Allí, justo en el edificio que hoy ocupa la clínica Martí Torres, se ubicaron los cafés de La Loba y La Lobilla, que se convirtieron en el espejo de las diferentes clases sociales. El de la Lobilla fue el primero en abrir sus puertas como despacho de café, y unos años más tarde, entre 1835 y 1857, todo el protagonismo fue para La Loba, una cafetería reservada para la clase pudiente que fue reformada en 1877 para dar aún más brillo a su caché. Cuentan las crónicas de la época que en el local se instalaron 327 mecheros de gas que iluminaban el café, todo un adelanto en aquellos tiempos. La Loba, cuyo dueño fue el primer duque de Fernán Núñez, fue el local por excelencia de la Málaga de la segunda mitad del siglo XIX y su reinado se apagó con el cambio de siglo, justo cuando la plaza de La Constitución comienza a perder su centralidad a favor de la recién inaugurada calle Larios.

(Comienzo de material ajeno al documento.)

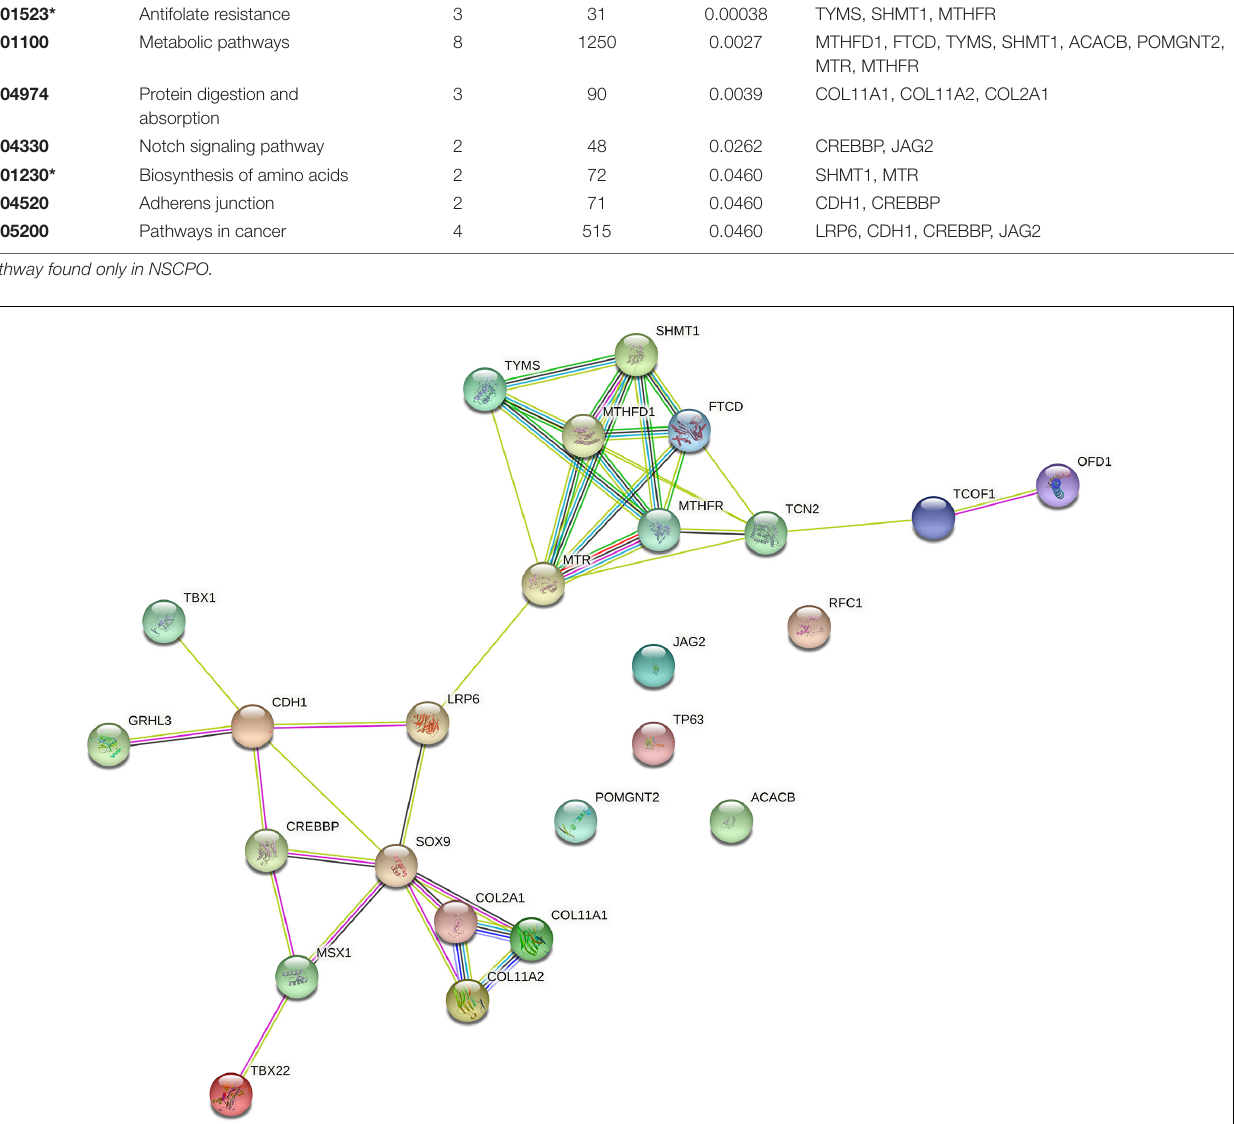
Observed Background False Matching proteins gene count gene count discovery rate in your network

A pesar de que hoy pueda parecer que entre ambas apenas media distancia, en aquella época nada tenía que ver tener el negocio en un lado o en otro, sobre todo teniendo en cuenta que los marqueses de Larios hicieron todo lo posible por que los comerciantes se decantaran por la nueva zona, donde se instalaron nuevos cafés, mucho más modernos y alejados del concepto de las primeras cafeterías que animaron la vida urbana en la plaza de La Constitución en el siglo XIX.
Otro café con historia propia fue el Café de la Castaña. No se sabe bien cuándo abre sus puertas, pero sí que su final está fechado en 1905. Su propietario era el padre de Anita Delgado, que con los años se convertiría en el la maharaní de Kaphurtala, un empresario que al igual que otros muchos fue perdiendo el negocio a raíz de la plaga de filoxera. En su desesperación, el padre de Anita decidió alquilar la trastienda de su café un convertirla en un espacio para los juegos de azar, una actividad que no estaba permitida en aquella época y que en el caso de tener luz verde estaba extraordinariamente gravada. Aquello aguantó durante un tiempo, pero en el momento en que el gobernador de la ciudad se percató del negocio paralelo en el Café de la Castaña se terminó la aventura la del café y la de los juegos de azar¬ para la familia. Fue entonces cuando el padre de Anita Delgado decidió trasladarse a Madrid con su familia, el lugar donde su hija finalmente conocería al maharajá que le cambió la vida.